This past week Ellie was invited to a birthday party of one of her school friends. She's formed quite a little posse together with three other girls from grade two - surprisingly, none of them in her class. She was very excited to go to Natalia's birthday party, and I was looking forward to meeting her family and experiencing Ellie's joy in being part of it.
I had emailed back and forth with Natalia's mom a few times to get all of the information about the party. I had never met her in person, as Natalia leaves from another door of the school. Ellie was getting a ride to Natalia's house to the party, so at the end of the day I followed Ellie over to where some girls were congregating. There seemed to be one "mom" giving the instructions, so I walked over and said - "Hi, you must be Natalia's mom." "Nope, I'm the nanny" was the reply. I have never been surrounded by so many nannies in my life - they are everywhere at the girl's school. So off went Ellie with the Nanny with a promise that I'd pick her up later at Natalia's house.
I looked at the invitation and googled the address and discovered the street is on Capital Hill. Capital Hill is a neighborhood in North Burnaby that borders the school. It is literally on a fairly high and huge hill that is home to some spectacular homes that have even more impressive views. If you live in the right spaces of "The Hill" you get amazing views of the Burrard Inlet, The North Shore Mountains, and Port Coquitlam. These views are absolutely breathtaking. If you live on Capital Hill, you've got money and lots of it. If average houses in average neighborhoods in Burnaby sell for no less than $800, 000 dollars, you can be sure that there aren't any homes under a million dollars up there, with most worth far far more.
Ellie has another special friend from school who lives on "The Hill" in a new house built onto the edge of the embankment. Her dad just happens to be a former NHL player and coach for the Vancouver Canucks, and is currently a scout for the Philadelphia Flyers. When I entered their house to join Anna's mom for a glass of wine and a visit one afternoon, I was awestruck by the beauty that they get to see everyday. It did make me shake my head and wonder how I ever came to run in these circles in the first place.
SO, with address in hand, I drove off to pick-up Ellie. I had a hard time finding the house - it was set back and low in a little crop of houses in an area that looks a little like cottage country. Natalia's dad was standing in the front yard getting some air, so he took me around to the back of the house. It was unbelievable to see the twinkling lights of Vancouver reflected on the water of the inlet. I had to stop and just stare for a moment. He led me inside where the party was happening in what a can only guess is the Nanny's quarters. For reals. There was a full kitchen and dining area, but it wasn't their "real" kitchen or dining area. The Nanny was busy bustling around helping with the party, as was Natalia's mom. For the record, her mom was warm, inviting and lovely. I don't know why I so often fall into the trap of assuming people with a lot of money would be people I wouldn't want as friends.
Ellie said her goodbye's and thank you's and took a balloon on the way out. I've often wondered when Ellie has an experience at a home that is obviously much more affluent than ours, what she thinks. I usually let it be and don't really ask her about it which is what I did on this day.

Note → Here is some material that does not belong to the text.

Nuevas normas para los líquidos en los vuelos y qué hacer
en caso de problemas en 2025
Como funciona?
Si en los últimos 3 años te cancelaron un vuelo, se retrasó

Later, as I was tucking her into bed, she brought the subject up herself without really knowing it. She said one of the other girls and her and Natalia were talking at the party. Natalia was telling them how the helium filled balloons for the party had been ordered to be personalized for her online, and then delivered to her house. Ellie said, "Breanna and I just looked at each other and said, `We get our balloons at the Dollar store'". I laughed so hard at this story, and I don't think Ellie really knew why.
She's right, our balloons do come from the Dollar Store. We blow them up with our own hot air and tie them to ribbon ourselves. Then we use masking tape to attach them to the ceiling or light fixture or door. She's learning that we put our own elbow grease into making a party happen, but other people have the means to do things another way. Those same "other people" are often kind, caring and wonderful friends who have just as much to offer as we do. There are also peers of hers at school who live in low-income housing complexes who don't have the means to scrape together the money for a party. They've got lots of offer too - in most cases more.
And so continues the lessons of life, affluence, acceptance and in my case, judgement. We've got lots to learn. Thankfully there's lots to laugh about too.